L'altitude ca fait maaaaal

Le Siura (6016m)!

Ce genre de galère d'itinéraire atteindra son paroxysme le troisième jour! Après avoir remonté la vallée jusqu'au lac glaciaire sous le somptueux Seria (6016m, un bébé quoi), nous continuons encore en direction d'un col qui n'existe que sur le topo camptocamp! Nous sortons à plus de 5000m en pataugeant dans de la neige sans consistance et sous un soleil de plomb! Super, le début de la descente se fait dans une terre ocre bien portante, nous allons être en bas en un rien de temps! C'était sans compter une nouvelle surprise, bien foireuse cette fois, de notre carte de Dora, exploratrice peut-être mais pas spécialiste de la cordillére Huayhuash! Au fur et à mesure que nous perdons de l'altitude, nous sentons la galère arriver, ce qui ne nous empêche pas de foncer dedans en mode "on est des gros keums d'alpinistes ,on passe partout". Nous voyons donc de moins en moins le terrain devant nous, puisque celui-ci plonge a pic! Nous sommes en fait de nouveau au dessus d'une vieille moraine latérale en décomposition,comme en nouvelle-Zelande au Hooker Glacier! Le terrain est pourri, détritique, et monstre raide (un poil mieix qu'en nouvelle Zelande cependant, il faut dire qu'on avait cru mourir!) ... Hoho... Nous passerons en louvoyant au milieu de vires herbeuses expo, d'un saut de 1 mètre 50 dans une gorge paraissant moins raide que les autres, d'un rétablissement à la Jason Bourne, et de pas de desescalade sur conglomérat! Quelques appuis mal dosés donneront lieu a des chutes de mégalithes rendant pittoresques les bombardement à la MOAB de Donald Trump. FINALEMENT, nous arrivons tous en bas en un seul morceau. Du coup, il se met à pleuvoir, et nous décidons d'esquiver le col San Antonio moyennant une marche plat pendant 15 kilomètres! En voilà une bonne journée, la rando ça détend on vous dit!

Une descente inspirante

Ca a l'air chouette, hein?

Comme nous détestons toujours autant les sentiers battus, nous partons le lendemain en direction d'un superbe col indiqué par un berger péruvien, coupant à travers la montagne et nous évitant un bon détour vers le Sud! Bon, sur la carte il y a un glacier et nous n'avons que nos baskets, mais s'il dit que ça passe!

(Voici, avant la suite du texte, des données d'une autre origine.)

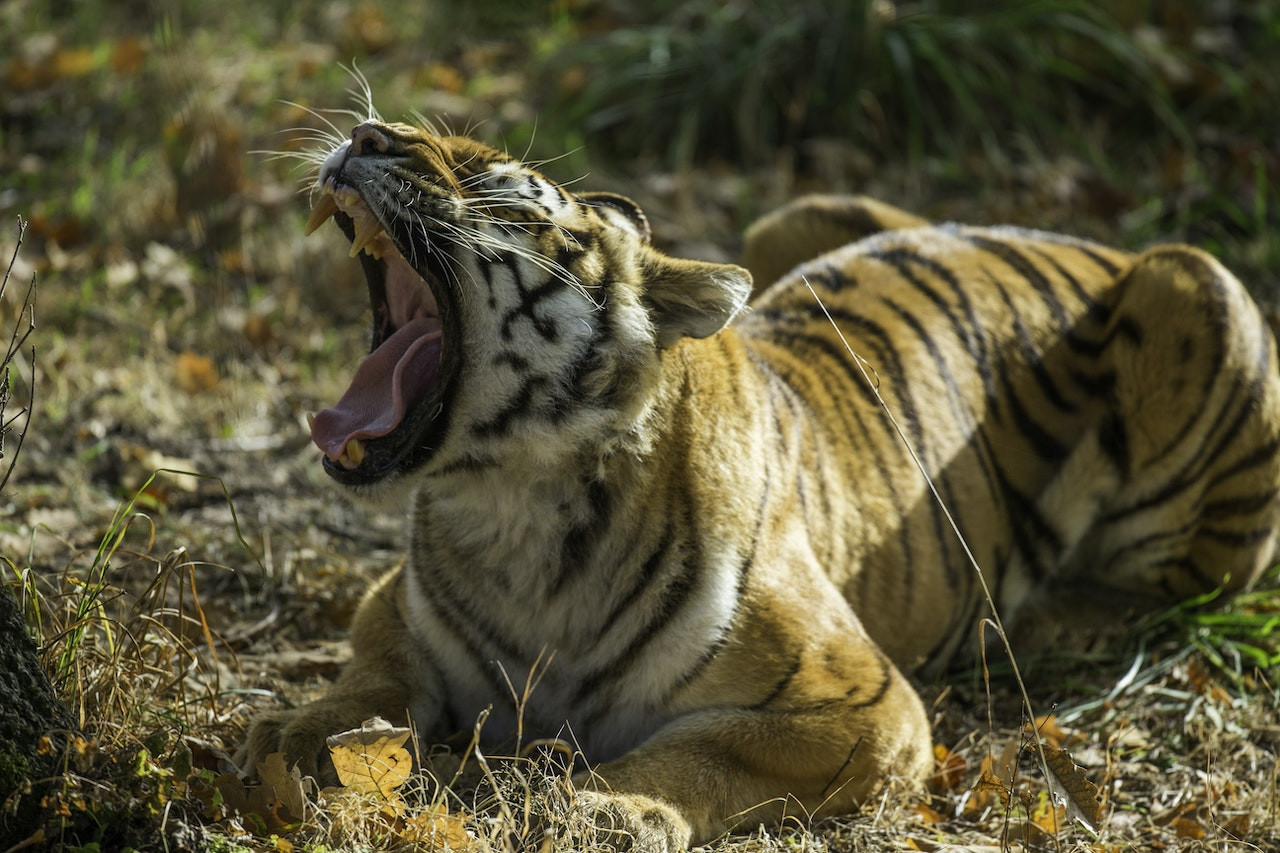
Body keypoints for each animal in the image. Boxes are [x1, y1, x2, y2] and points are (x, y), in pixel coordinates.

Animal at [238, 114, 1280, 850]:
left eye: (500, 194)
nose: (367, 136)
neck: (515, 512)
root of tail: (1091, 240)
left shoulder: (866, 703)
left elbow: (704, 748)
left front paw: (601, 812)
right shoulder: (392, 604)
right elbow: (372, 682)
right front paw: (291, 740)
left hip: (1199, 287)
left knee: (1184, 586)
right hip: (805, 212)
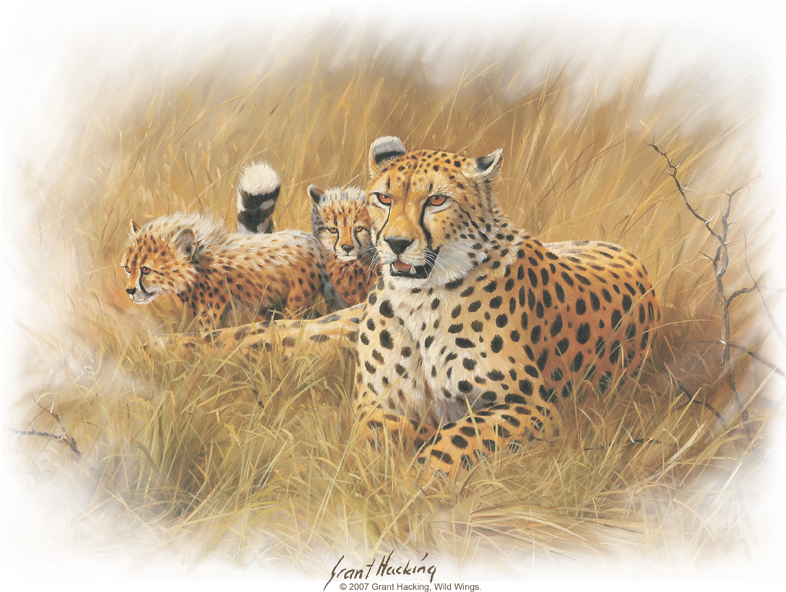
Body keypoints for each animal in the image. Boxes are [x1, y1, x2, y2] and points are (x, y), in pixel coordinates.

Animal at [121, 212, 325, 330]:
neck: (198, 264)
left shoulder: (210, 316)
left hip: (295, 304)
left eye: (146, 270)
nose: (129, 291)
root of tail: (313, 241)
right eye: (128, 268)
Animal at [162, 135, 661, 479]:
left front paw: (418, 481)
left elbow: (458, 438)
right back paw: (161, 353)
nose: (396, 243)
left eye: (436, 199)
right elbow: (374, 433)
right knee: (244, 337)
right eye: (384, 198)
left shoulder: (530, 407)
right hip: (324, 328)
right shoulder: (377, 401)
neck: (423, 298)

Nous nous frayons un itinéraire au milieu des replis d'anciennes moraines, sous les splendides aiguilles rocheuses des Nevados Puscantupas! Le col est alpin, et débouche à quelques centaines de mètres du glacier Trapecio, nous rencontrons même un groupe de muletiers! Nous mangeons sous la grêle puis nous restons à niveau, à la fois pour éviter les villages et donc de nouvelles taxes, mais aussi pour diminuer l'ascension restante jusqu'au col Ciula Punta. Celui-ci est le point d'orgue de notre tour : depuis celui-ci les géants de la cordillère Huayhuash vous écrasent, le Yerupaja, le Jirishanca, le Siula Grande...Autant de sommets de plus de 6000m aux faces extremement raides et effrayantes. Au pied du col, trois grands lacs remplissent le fond de cette vallée ultra-encaissée, et nous poserons notre plus beau bivouac au bord de l'un deux. Nous passerons la soirée tels des paparazzis a mitrailler la star locale, le Jirishanca, incroyablement effilé et rayonnant sous la lumière orangée du coucher de soleil.

les aiguilles rocheuses des Nevados Puscantupas!

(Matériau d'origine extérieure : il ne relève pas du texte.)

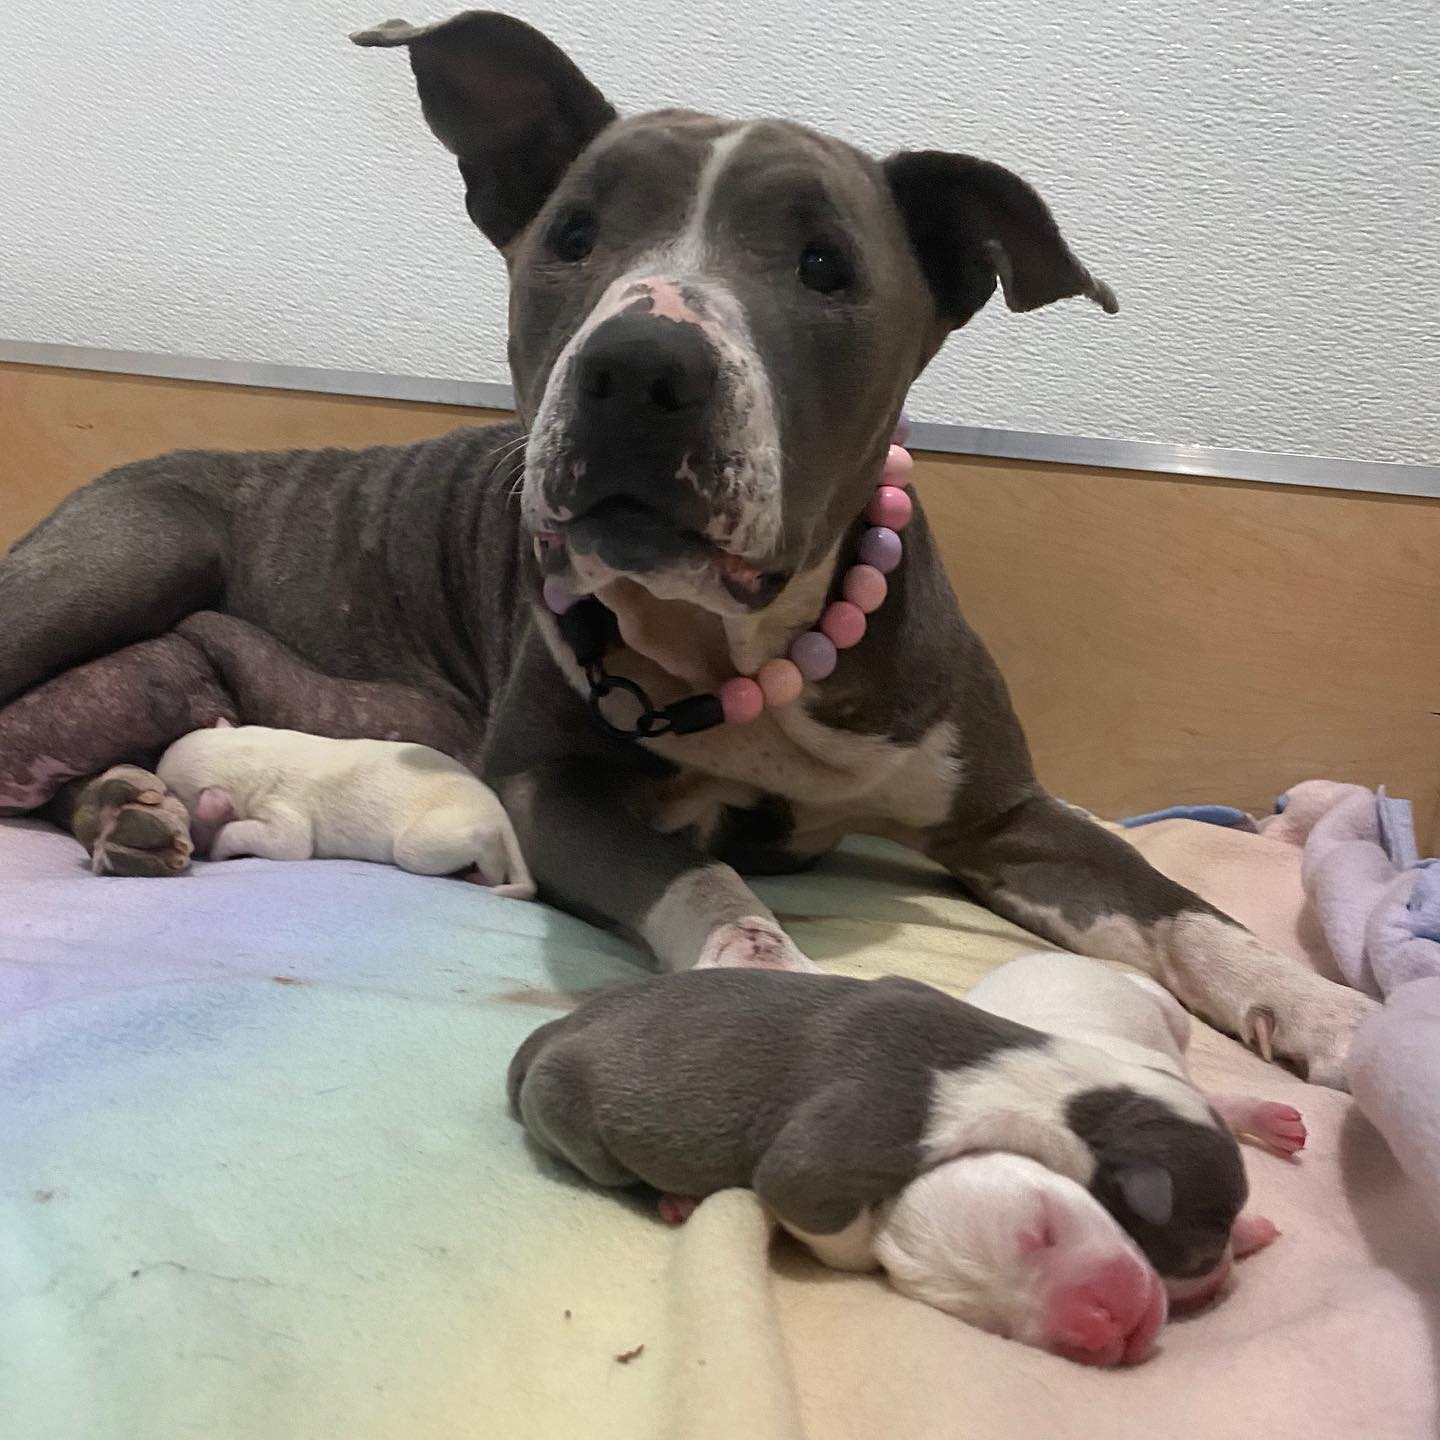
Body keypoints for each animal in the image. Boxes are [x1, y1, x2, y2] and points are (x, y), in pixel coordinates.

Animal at [154, 725, 535, 892]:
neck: (253, 751)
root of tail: (496, 809)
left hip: (439, 831)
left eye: (174, 794)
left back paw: (482, 874)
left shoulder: (284, 805)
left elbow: (290, 844)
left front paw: (219, 846)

Le Yerupaja et le Jirishanca, maitres des lieux

Oh my god, it's an avalanche!

Notre dernière journée de marche fut rendue bien plus excitante par cette partie de chat et de la souris que nous avons joué toute la journée avec les "communautés" de locaux! En effet, nous tombons par surprise sur une habitation non marquée sur la carte, où après quelques amabilités nous nous voyons prélever 25 sols chacun! Un peu échaudés nous décidons de passer au large de toutes les prochaines cahuttes, et nous lancons en direction d'un col sans l'ombre d'une trace, epié du bas par un

berger décontenancé!

Néammoins, nous nous retrouvons donc à ouvrir un nouvel itinéraire avec une carte au 75000 et nous devrons de nouveau naviguer entre les barres rocheuses à la descente! Nous dejeunons, il grêle, nous repartons. Nous commençons à devenir paranos, et esquivons le moindre berger, c'est dommage car ceux-ci sont extremement gentils et amicaux quand ils ne sont pas en charge de vous vider le porte-monnaie!

Nous retrouvons finalement le sentier principal, une dernière petite descente, et hop, nous voilà au bord de la route au nord de la cordillère! Nous y rencontrons d'autres trekkeurs qui eux font l'itinéraire dans le sens conventionnel, mais un peu dépités d'apprendre que le droit de passage dont ils ont déja fait l'expérience va se répeter une dizaine de fois durant leur boucle! Nous découvrons également notre itinéraire sur la bonne carte au 50000 d'une quebecoise : celui-ci parait surréaliste quand on dispose du détail d'une meilleure carte!

Le maigre, le sale, et Jesus

Et enfin, après une dernière nuit humide, nous repartons sur la route en direction de Llamac, notre point de départ. Nous marchons deux kilomètres avant de croiser notre bus du premier jour! Celui-ci nous récupère et nous ramène finalement à Huaraz via la nouvelle route au Nord de la cordillère!

Au final, nous aurons fait notre tour à nous de la cordillère Huayhuash, en n’empruntant presque pas le chemin officiel, en esquivant presque tous les villages, en dormant toujours là où il n'y a pas de campements officiels, en 5 jours au lieu de 10, et dans les sens contraire à ce qui se fait normalement qui plus est ! Nous laissons Denis à Huaraz d’où il continue sa route jusqu’en Alaska en stop et en trekking et montagne d’ici août prochain. D'ailleurs, si des skippers sont intéressés, il prévoit de rentrer en France par bateau-stop ! N’hésitez pas, c'est le compagnon d'aventure idéal ! denis_md(arobas)hotmail.fr

Maintenant que nous voilà acclimatés, nous avons l'envie féroce de ramener nos premiers petits sommets en haute altitude, pour nous faire la main avant d'attaquer nos gros objectifs!